Report every line of the records that contains the string "prêt", matching case exactly.

◆ **Exercise material**
::::::

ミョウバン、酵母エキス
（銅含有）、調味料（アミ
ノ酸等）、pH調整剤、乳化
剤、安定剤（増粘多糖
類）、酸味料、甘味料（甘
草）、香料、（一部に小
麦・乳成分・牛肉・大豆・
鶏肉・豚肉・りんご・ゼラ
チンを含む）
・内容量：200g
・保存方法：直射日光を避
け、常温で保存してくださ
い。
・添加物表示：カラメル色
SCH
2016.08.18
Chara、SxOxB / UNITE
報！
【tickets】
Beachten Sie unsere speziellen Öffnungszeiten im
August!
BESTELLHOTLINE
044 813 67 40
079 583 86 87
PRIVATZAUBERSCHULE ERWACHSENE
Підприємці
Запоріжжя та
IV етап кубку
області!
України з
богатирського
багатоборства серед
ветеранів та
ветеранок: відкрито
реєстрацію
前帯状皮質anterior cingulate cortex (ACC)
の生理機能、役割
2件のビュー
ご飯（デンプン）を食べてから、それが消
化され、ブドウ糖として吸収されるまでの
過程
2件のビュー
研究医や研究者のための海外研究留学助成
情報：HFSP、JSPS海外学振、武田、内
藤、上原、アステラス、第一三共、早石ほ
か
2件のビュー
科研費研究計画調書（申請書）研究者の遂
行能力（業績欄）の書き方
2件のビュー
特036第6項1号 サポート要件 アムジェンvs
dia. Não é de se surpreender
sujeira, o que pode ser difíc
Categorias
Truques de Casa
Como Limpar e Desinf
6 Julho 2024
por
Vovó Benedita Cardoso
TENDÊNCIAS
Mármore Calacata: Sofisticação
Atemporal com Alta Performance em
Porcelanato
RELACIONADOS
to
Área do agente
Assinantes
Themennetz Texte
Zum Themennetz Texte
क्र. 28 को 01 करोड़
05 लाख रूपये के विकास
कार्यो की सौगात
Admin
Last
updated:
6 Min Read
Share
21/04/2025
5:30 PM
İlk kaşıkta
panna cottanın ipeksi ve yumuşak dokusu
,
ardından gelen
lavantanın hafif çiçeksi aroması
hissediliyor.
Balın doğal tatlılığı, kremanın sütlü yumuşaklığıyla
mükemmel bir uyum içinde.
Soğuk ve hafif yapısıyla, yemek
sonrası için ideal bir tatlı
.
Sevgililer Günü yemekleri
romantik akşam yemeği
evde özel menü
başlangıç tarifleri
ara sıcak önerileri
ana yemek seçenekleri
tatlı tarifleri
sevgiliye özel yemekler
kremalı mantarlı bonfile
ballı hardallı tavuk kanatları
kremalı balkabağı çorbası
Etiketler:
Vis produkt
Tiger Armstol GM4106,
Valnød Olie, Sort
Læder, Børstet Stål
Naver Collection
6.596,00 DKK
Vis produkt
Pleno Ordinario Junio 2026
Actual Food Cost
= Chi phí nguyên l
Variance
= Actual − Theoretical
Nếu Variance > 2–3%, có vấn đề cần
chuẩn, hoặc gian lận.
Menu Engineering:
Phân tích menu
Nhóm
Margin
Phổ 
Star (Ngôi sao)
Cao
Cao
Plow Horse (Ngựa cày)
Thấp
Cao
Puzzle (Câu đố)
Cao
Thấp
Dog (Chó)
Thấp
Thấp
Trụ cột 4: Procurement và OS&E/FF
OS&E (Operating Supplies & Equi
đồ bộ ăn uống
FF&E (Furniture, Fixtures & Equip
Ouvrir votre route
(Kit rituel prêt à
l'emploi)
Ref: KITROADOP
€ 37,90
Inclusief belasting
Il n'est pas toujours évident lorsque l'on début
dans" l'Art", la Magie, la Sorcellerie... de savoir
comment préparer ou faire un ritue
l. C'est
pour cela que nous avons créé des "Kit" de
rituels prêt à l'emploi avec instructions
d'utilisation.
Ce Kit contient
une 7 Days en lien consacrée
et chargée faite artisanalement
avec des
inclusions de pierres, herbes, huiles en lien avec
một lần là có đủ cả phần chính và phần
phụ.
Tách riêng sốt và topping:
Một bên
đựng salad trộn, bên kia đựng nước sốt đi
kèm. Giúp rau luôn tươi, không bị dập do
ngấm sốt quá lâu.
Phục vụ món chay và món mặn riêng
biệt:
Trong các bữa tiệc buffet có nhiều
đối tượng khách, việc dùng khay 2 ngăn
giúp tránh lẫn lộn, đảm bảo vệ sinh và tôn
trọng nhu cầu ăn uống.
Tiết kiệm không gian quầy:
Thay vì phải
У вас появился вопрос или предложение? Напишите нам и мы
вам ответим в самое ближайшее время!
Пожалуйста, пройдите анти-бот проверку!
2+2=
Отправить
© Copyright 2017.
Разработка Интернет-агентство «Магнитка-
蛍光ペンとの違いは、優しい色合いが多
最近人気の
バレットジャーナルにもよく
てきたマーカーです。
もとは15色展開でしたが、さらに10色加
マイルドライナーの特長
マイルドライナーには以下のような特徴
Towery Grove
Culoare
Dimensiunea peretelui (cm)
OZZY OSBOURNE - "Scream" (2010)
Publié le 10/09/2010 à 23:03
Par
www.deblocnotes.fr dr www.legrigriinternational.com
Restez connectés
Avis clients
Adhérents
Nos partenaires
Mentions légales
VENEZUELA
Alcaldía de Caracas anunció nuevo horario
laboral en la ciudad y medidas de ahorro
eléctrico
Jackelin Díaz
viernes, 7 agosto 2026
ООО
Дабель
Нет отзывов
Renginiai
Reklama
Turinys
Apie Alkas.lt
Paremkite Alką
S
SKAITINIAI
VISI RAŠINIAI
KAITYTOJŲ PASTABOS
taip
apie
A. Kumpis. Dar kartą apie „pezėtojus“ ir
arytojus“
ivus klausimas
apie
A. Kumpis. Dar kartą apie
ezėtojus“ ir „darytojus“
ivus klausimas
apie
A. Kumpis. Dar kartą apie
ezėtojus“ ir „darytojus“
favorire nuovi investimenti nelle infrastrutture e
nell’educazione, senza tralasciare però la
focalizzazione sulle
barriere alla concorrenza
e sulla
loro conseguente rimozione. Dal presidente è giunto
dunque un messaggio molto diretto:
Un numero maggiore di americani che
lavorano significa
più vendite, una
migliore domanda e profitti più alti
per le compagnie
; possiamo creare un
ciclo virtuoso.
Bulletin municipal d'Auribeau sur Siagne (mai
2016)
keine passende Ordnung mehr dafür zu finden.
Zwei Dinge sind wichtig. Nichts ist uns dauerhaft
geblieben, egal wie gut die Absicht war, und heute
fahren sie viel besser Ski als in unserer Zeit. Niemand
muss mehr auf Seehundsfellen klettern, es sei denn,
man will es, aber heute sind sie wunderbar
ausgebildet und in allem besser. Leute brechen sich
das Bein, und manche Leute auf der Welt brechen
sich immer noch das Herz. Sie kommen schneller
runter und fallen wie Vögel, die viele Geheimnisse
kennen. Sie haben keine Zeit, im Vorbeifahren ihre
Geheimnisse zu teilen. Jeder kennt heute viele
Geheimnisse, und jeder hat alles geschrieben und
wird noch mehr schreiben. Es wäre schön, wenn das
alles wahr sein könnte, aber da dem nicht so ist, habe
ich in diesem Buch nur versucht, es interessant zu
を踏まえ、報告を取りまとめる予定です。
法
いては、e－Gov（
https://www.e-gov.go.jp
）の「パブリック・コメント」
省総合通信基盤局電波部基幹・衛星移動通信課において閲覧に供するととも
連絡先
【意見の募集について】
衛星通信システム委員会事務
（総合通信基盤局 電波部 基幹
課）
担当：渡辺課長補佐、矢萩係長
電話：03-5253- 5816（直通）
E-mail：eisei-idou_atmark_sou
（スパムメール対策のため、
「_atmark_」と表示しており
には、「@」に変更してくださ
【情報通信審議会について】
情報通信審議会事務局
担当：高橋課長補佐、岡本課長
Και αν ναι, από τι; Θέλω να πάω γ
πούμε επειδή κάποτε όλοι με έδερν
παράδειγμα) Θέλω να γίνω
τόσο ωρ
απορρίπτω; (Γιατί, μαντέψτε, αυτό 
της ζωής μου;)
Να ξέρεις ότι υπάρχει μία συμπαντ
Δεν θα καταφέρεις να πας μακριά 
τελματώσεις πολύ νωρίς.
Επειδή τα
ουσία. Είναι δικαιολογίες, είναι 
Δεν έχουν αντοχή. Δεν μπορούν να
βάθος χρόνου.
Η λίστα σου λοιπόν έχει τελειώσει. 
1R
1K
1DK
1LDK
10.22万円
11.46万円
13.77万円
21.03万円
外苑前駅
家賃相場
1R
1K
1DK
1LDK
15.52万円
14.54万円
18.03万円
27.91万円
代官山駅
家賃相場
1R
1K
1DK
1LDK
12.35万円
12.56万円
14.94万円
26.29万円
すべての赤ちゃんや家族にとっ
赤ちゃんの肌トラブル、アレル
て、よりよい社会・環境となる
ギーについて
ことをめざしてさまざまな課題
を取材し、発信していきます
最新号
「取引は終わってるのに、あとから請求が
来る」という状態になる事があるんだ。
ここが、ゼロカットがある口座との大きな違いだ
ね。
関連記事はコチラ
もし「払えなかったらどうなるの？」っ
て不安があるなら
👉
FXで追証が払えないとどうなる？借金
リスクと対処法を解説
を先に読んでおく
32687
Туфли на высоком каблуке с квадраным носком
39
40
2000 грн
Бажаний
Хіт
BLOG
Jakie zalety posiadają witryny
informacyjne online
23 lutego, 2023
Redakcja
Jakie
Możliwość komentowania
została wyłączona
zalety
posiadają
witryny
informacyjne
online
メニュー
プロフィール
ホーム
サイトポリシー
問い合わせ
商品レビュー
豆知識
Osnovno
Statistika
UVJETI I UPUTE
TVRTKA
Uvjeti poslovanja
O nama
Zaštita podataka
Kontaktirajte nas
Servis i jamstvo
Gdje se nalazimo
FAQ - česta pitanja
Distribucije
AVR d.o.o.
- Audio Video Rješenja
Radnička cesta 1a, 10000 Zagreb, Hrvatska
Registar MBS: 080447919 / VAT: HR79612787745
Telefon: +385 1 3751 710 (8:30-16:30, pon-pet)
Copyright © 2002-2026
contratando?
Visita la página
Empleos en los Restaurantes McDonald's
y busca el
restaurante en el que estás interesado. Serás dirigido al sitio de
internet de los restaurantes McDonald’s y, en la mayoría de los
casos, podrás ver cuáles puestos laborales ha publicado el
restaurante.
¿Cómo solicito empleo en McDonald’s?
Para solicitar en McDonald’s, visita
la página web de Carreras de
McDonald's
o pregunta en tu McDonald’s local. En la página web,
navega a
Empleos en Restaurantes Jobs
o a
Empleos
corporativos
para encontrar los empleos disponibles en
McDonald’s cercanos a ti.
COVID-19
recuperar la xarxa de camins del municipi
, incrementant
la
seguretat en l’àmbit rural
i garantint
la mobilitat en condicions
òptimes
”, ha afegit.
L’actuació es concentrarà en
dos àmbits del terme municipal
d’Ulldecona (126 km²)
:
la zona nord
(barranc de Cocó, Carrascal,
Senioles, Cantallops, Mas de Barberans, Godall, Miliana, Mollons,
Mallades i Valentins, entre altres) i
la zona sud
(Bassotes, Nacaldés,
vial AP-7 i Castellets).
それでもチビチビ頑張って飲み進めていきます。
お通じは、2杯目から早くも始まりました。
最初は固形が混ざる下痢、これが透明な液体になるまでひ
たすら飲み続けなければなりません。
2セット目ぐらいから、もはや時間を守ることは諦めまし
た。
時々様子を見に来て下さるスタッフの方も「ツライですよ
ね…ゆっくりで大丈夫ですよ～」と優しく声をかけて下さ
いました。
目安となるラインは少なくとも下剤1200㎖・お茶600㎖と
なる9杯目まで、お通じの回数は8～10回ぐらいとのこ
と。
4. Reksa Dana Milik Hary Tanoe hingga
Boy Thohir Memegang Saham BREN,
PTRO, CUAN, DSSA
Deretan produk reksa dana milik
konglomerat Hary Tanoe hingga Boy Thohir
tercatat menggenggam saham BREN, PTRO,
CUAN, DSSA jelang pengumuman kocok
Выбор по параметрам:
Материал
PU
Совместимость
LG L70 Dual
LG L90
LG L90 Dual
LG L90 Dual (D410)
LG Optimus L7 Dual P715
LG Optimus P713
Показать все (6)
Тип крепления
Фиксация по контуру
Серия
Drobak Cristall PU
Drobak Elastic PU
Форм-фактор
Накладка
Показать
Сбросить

::::::

◆ **Solution**
(Kit rituel prêt à
rituels prêt à l'emploi avec instructions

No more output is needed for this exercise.